Fugir ao trânsito: como os neurónios migram na retina em desenvolvimento

Um novo estudo poderá alavancar a compreensão do desenvolvimento complexo do nosso cérebro.
23 jun 2022

Investigadores do Instituto Gulbenkian de Ciência (IGC), do Max Planck Institute of Molecular Cell Biology & Genetics e do Technische Universität em Dresden, na Alemanha, descreveram um tipo de migração celular na retina nunca antes identificado no sistema nervoso em desenvolvimento. Este estudo, publicado na revista científica eLife, ajuda a compreender os diferentes modos de migração que os neurónios usam de modo a garantir o desenvolvimento de um órgão tão complexo como o nosso cérebro, com um foco especial na retina.

A retina integra o sistema nervoso central e é responsável por um dos sentidos mais importantes, a visão. Sem esta, não seríamos capazes de captar imagens do mundo ao nosso redor, o que traria consequências para os nossos movimentos, tarefas e interações com os outros. Apesar da importância inegável desta região, ainda não se compreende inteiramente como esta se forma ou é mantida.

Os neurónios da retina, assim como de outras partes do cérebro, nascem, geralmente, em locais diferentes daqueles onde acabam por desempenhar as suas funções. Como tal, aquando do desenvolvimento cerebral estas têm que migrar até ao seu destino final. Mas ainda não é claro como neurónios de diversas morfologias migram de forma eficaz em ambientes tão complexos e dinâmicos.

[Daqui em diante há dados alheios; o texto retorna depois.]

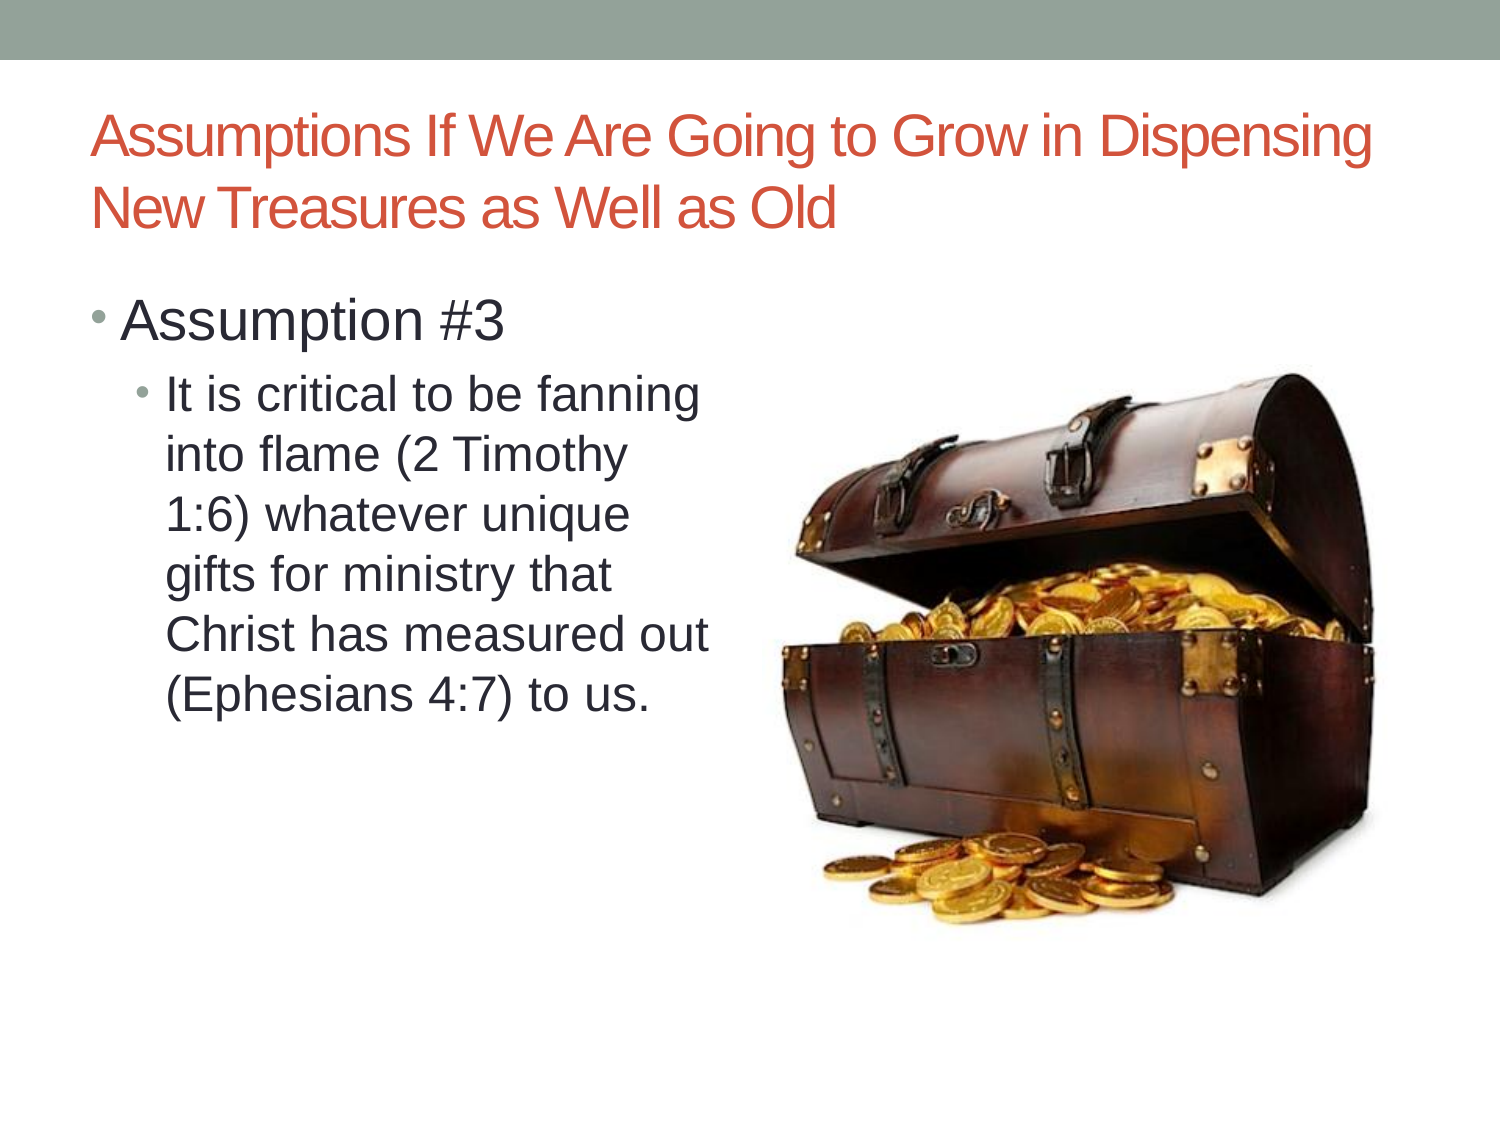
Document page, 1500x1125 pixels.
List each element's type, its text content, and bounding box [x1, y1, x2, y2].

list Assumption #3 It is critical to be fanning into flame (2 Timothy 1:6) whatever unique gifts for ministry that Christ has measured out (Ephesians 4:7) to us. [75, 274, 738, 1049]
title Assumptions If We Are Going to Grow in Dispensing New Treasures as Well as Old [75, 87, 1425, 250]
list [762, 363, 1426, 959]
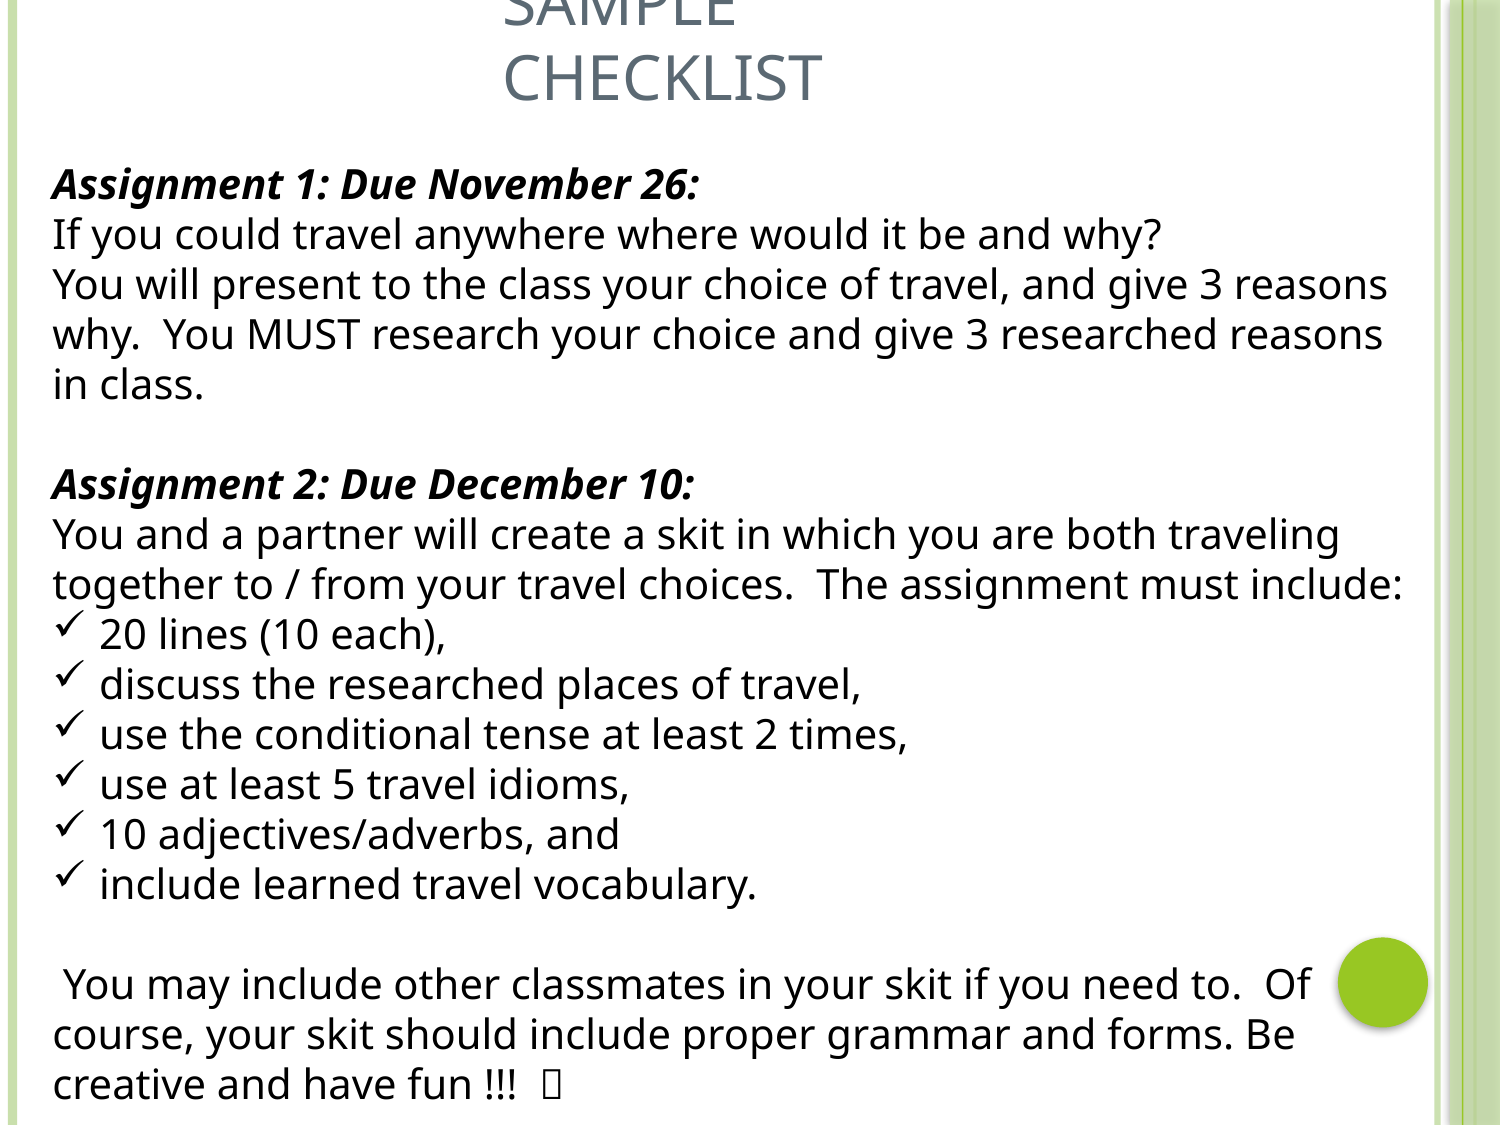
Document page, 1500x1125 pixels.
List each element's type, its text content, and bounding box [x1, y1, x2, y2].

title Sample Checklist [487, 24, 1000, 121]
text_box Assignment 1: Due November 26: If you could travel anywhere where would it be and why? You will present to the class your choice of travel, and give 3 reasons why. You MUST research your choice and give 3 researched reasons in class. Assignment 2: Due December 10: You and a partner will create a skit in which you are both traveling together to / from your travel choices. The assignment must include: 20 lines (10 each), discuss the researched places of travel, use the conditional tense at least 2 times, use at least 5 travel idioms, 10 adjectives/adverbs, and include learned travel vocabulary. You may include other classmates in your skit if you need to. Of course, your skit should include proper grammar and forms. Be creative and have fun !!!  [37, 149, 1425, 1116]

Esta questão é difícil de investigar na maioria das regiões do cérebro, uma vez que estes tecidos são inacessíveis e, consequentemente, não podem ser observados em organismos vivos. A retina, porém, é uma região do sistema nervoso central em que esta tarefa é facilitada, uma vez que se localiza no exterior do embrião. Isto, aliado ao facto de o embrião do peixe-zebra ser transparente e se desenvolver rapidamente, dá origem ao modelo perfeito para estudar o desenvolvimento do sistema nervoso, exatamente onde e quando este acontece.

Empenhados em compreender o desenvolvimento da retina e, em última análise, do cérebro, uma equipa internacional de investigadores estudou recentemente como um tipo específico de neurónios migra para formar uma camada da retina do peixe-zebra. Nesta fase do desenvolvimento, a retina encontra-se lotada com outras células, deixando pouco ou nenhum espaço para trajetórias pré-definidas. Então como é que estes neurónios da retina evitam todo este trânsito?

Os investigadores descobriram que estas células adaptam o seu movimento às restrições espaciais da retina ao mudar frequentemente de forma e direção. Ao adquirir um movimento rastejante, estes neurónios conseguem seguir trajetórias flexíveis e ultrapassar obstáculos para alcançar as suas posições finais. Também observaram que diversas protrusões se estendiam a partir do seu corpo celular. Uma questão que está ainda por explorar é se estas protrusões servem para impulsionar diretamente a migração, ajudar a explorar o ambiente, ou ambas.

“Este tipo de migração permite às células seguir o percurso de menor resistência quando se movem na retina sobrelotada”, explica Caren Norden, investigadora principal do IGC e coautora do estudo. “O processo exato através do qual os neurónios encontram este percurso e se estes dependem de fatores adicionais para migrar serão objetos de estudo interessantes no futuro”, acrescenta. Mas este estudo já nos deixou com algumas pistas relativamente à influência que o ambiente poderá ter na capacidade de negociação de espaço dos neurónios. Os investigadores observaram que quando diminuíam a capacidade de deformação das células vizinhas, vários neurónios deixavam de conseguir alcançar as suas posições finais. Como tal, para migrarem de forma eficaz estas células poderão ter de avaliar o ambiente envolvente. O facto das protrusões dos neurónios se estenderem simultaneamente em múltiplas direções, mesmo quando estes estão parados, sugere que estas estruturas estão envolvidas neste processo.

Em conjunto, estes resultados revelam outra forma de migração crucial para o desenvolvimento e funcionamento adequados de uma região importante do sistema nervoso central, a retina. De acordo com os autores, agora que a sua existência foi revelada, é provável que este tipo de migração se observe noutras áreas do cérebro. Como tal, este e estudos posteriores ajudarão a compreender como é que o complexo processo de desenvolvimento da retina e do cérebro são levados a cabo para, posteriormente, garantir uma função adequada.